▶ **About this task**
What you return must be an exact copy of the lines in the listing below between the line holding "right ear: (1142, 631)" and the line holding "right eye: (109, 110)", inclusive, and nothing more.
--
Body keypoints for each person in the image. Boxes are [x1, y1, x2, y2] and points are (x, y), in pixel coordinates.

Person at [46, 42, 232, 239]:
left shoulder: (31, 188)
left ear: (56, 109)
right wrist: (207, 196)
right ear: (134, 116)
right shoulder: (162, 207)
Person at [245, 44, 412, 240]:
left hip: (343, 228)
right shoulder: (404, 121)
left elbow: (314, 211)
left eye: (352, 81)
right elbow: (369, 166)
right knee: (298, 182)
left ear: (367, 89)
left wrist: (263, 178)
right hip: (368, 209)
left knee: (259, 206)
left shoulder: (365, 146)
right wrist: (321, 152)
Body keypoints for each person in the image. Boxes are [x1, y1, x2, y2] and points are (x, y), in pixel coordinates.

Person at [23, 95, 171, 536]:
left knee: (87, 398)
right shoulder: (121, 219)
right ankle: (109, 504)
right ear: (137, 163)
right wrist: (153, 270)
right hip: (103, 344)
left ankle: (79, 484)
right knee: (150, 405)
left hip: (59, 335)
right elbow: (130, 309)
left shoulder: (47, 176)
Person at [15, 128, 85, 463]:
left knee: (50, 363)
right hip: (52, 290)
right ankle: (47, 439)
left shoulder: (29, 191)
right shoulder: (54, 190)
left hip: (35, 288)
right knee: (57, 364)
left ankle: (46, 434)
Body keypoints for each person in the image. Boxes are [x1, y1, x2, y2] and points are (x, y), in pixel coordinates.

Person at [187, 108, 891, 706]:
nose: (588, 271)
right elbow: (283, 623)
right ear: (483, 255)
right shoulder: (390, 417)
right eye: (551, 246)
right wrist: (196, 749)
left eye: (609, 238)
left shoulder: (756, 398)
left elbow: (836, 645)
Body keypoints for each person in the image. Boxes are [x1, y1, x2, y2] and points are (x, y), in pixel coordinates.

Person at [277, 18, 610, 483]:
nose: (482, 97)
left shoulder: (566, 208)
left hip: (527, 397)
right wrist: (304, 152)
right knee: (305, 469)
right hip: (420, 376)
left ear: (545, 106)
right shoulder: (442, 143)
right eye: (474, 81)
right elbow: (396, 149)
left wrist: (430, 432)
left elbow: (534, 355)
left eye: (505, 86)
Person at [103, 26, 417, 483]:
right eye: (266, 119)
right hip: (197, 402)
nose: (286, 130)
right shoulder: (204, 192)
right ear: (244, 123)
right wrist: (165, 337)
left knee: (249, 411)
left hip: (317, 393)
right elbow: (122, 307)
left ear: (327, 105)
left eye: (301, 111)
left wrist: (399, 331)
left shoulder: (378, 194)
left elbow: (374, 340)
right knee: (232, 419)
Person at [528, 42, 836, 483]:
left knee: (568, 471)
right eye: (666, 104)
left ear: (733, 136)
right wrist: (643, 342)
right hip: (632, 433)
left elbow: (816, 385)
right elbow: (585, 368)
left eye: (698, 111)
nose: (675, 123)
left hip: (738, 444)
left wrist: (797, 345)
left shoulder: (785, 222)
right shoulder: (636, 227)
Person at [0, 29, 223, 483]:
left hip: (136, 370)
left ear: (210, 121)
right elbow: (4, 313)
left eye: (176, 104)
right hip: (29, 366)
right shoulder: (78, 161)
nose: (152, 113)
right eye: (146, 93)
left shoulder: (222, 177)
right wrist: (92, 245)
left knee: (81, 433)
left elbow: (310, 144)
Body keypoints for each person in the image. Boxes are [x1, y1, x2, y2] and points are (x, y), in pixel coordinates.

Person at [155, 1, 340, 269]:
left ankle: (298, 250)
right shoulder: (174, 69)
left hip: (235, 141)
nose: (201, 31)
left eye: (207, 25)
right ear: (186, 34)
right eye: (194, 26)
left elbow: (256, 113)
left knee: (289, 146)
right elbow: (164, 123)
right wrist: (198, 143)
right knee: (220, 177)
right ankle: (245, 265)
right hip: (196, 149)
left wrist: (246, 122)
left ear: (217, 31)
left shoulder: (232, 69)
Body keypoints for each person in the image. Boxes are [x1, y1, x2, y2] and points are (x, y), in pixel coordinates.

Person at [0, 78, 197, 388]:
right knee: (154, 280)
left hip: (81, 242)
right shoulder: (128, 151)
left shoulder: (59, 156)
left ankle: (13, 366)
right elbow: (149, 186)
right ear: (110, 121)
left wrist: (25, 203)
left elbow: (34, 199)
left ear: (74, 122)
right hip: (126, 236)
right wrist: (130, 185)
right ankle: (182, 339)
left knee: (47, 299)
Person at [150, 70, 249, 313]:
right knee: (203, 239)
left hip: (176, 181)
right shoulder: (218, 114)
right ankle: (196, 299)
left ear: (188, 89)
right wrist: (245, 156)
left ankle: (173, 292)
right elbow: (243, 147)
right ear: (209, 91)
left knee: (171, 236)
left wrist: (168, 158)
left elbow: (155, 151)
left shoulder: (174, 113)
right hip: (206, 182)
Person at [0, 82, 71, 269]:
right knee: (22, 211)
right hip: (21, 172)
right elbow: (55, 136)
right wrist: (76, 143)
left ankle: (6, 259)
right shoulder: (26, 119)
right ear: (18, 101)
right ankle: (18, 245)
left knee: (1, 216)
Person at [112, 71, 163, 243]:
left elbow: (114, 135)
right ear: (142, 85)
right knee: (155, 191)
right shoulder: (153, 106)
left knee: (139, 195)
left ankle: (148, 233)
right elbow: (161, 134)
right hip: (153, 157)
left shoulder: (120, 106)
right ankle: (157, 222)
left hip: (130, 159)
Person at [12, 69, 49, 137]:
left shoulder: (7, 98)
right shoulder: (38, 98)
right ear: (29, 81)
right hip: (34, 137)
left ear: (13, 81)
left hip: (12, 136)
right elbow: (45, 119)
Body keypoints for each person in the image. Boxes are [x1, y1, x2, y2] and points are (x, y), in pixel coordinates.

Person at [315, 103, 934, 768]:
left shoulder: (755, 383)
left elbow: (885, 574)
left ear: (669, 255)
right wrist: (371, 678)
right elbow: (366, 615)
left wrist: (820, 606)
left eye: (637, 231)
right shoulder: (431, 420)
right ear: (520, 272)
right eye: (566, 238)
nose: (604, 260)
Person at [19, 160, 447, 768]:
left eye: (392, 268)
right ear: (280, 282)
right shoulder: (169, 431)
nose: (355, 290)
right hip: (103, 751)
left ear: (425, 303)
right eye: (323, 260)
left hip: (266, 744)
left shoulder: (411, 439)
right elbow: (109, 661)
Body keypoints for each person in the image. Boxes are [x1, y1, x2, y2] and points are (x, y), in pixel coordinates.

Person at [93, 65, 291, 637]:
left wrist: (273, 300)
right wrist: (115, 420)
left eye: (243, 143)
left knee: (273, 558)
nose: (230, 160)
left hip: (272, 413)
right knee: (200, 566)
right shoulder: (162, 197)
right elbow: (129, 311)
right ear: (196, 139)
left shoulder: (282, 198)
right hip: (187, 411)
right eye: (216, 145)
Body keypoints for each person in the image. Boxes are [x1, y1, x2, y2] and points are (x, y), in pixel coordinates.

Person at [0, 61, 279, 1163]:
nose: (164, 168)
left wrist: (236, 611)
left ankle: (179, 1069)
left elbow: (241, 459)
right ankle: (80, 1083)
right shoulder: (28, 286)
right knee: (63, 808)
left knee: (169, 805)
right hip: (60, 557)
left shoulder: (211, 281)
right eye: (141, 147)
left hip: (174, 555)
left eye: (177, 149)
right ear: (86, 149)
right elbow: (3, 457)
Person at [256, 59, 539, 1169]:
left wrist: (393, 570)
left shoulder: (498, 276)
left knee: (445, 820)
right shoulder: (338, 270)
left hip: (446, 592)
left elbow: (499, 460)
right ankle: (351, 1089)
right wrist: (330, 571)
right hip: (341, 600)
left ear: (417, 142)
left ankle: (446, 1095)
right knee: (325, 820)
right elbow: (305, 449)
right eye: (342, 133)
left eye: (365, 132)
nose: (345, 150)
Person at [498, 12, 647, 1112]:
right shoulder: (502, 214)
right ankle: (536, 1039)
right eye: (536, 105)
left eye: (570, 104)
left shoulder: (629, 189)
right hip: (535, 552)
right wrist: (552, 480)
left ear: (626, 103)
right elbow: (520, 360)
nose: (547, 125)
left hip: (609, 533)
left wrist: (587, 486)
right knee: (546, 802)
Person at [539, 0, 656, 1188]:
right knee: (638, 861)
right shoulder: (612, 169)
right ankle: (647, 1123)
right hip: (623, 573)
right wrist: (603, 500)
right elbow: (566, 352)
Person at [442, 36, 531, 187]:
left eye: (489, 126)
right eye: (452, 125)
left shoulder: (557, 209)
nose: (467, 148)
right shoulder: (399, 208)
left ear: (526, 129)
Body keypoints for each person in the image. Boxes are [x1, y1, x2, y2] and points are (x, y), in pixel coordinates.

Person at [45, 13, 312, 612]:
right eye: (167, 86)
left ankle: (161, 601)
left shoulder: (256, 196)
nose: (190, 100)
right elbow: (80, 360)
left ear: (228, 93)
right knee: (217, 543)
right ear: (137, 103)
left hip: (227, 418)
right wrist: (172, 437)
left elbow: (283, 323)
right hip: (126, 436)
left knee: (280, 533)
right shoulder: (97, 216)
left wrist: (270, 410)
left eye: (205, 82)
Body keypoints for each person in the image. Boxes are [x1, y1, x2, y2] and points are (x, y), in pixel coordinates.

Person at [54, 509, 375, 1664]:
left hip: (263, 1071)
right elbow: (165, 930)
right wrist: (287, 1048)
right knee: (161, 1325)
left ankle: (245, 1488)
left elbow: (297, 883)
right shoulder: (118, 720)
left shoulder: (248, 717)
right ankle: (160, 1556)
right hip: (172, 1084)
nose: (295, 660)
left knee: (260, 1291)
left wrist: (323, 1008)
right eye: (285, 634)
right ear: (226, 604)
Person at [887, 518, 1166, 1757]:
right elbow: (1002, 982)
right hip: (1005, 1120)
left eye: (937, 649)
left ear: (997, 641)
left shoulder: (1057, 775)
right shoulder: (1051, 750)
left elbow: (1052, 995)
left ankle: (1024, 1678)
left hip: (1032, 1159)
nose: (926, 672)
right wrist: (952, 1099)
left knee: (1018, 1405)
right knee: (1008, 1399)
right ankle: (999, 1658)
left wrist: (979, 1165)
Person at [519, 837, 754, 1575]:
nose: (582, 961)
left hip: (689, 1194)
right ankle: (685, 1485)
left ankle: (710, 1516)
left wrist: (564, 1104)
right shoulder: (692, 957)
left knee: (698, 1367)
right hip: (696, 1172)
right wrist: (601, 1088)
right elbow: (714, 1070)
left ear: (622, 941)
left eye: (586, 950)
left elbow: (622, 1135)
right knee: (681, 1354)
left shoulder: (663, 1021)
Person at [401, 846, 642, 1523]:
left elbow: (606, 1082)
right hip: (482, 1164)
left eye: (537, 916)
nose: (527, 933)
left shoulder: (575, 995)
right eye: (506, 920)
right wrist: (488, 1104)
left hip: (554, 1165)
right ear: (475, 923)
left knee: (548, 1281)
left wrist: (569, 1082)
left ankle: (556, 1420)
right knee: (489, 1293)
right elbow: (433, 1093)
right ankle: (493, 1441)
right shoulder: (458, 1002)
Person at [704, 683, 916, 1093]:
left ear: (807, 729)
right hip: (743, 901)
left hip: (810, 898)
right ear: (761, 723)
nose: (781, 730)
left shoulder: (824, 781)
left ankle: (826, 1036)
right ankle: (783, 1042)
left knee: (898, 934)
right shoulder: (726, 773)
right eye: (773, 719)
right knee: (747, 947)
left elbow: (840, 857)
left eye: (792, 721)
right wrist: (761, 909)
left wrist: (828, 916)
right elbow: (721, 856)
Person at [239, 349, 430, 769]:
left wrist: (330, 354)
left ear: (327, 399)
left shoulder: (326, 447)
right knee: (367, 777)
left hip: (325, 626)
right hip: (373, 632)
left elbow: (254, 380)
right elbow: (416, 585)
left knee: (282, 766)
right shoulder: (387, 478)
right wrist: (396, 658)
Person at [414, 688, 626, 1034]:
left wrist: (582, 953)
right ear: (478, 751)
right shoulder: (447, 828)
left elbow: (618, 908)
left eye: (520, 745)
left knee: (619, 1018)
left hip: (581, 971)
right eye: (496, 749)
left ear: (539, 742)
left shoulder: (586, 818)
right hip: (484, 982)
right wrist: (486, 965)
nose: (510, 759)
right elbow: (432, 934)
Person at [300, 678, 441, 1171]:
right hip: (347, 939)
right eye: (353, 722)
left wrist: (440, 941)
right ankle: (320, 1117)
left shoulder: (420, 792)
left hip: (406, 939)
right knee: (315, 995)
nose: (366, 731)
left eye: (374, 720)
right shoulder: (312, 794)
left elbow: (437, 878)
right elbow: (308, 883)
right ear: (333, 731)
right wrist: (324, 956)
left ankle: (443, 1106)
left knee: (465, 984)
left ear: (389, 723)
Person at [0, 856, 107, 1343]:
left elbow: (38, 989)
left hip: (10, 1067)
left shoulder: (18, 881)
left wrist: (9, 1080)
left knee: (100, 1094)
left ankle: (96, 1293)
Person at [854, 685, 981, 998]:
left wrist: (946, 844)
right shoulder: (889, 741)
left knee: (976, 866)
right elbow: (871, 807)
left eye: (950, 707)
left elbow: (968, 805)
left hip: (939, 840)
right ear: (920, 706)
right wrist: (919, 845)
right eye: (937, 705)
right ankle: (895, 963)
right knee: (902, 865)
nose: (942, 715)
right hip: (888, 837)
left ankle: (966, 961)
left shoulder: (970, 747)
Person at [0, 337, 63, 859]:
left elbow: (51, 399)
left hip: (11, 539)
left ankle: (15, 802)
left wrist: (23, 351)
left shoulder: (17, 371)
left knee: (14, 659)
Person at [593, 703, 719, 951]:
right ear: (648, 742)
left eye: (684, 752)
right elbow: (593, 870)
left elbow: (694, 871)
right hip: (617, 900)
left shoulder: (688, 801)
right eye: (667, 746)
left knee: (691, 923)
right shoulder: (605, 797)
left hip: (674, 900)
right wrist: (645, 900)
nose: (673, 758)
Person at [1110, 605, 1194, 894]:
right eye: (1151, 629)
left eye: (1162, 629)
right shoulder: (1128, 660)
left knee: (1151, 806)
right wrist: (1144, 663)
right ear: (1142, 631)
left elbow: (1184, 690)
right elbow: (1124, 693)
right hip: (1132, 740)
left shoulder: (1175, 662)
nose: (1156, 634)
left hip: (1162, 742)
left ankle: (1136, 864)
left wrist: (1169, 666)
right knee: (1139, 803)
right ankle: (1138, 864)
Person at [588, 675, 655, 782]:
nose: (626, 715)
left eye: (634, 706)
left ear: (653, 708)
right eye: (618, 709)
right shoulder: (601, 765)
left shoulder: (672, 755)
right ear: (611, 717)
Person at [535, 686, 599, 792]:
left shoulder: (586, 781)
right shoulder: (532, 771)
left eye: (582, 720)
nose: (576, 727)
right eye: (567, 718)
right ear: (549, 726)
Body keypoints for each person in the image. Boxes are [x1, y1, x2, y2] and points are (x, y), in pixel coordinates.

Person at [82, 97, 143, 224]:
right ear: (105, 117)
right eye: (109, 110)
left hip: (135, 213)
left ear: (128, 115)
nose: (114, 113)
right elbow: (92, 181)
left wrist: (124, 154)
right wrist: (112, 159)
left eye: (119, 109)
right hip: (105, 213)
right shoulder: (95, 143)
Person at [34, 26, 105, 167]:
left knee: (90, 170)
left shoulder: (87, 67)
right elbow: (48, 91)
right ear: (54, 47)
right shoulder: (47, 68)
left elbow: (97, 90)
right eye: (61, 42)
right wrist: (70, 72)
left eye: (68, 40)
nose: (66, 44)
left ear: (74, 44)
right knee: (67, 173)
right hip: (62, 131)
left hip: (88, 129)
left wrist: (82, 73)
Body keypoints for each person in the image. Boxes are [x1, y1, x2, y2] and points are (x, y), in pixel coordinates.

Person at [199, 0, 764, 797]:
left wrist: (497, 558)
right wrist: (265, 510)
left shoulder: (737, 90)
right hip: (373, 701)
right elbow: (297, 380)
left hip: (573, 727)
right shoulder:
--
▶ **Answer space**
right ear: (1142, 631)
left elbow: (1184, 690)
right elbow: (1124, 693)
right hip: (1132, 740)
left shoulder: (1175, 662)
nose: (1156, 634)
left hip: (1162, 742)
left ankle: (1136, 864)
left wrist: (1169, 666)
right knee: (1139, 803)
right ankle: (1138, 864)
Person at [588, 675, 655, 782]:
nose: (626, 715)
left eye: (634, 706)
left ear: (653, 708)
right eye: (618, 709)
right shoulder: (601, 765)
left shoulder: (672, 755)
right ear: (611, 717)
Person at [535, 686, 599, 792]:
left shoulder: (586, 781)
right shoulder: (532, 771)
left eye: (582, 720)
nose: (576, 727)
right eye: (567, 718)
right ear: (549, 726)
Body keypoints for each person in the image. Boxes are [x1, y1, x2, y2] and points are (x, y), in pixel coordinates.

Person at [82, 97, 143, 224]:
right ear: (105, 117)
right eye: (109, 110)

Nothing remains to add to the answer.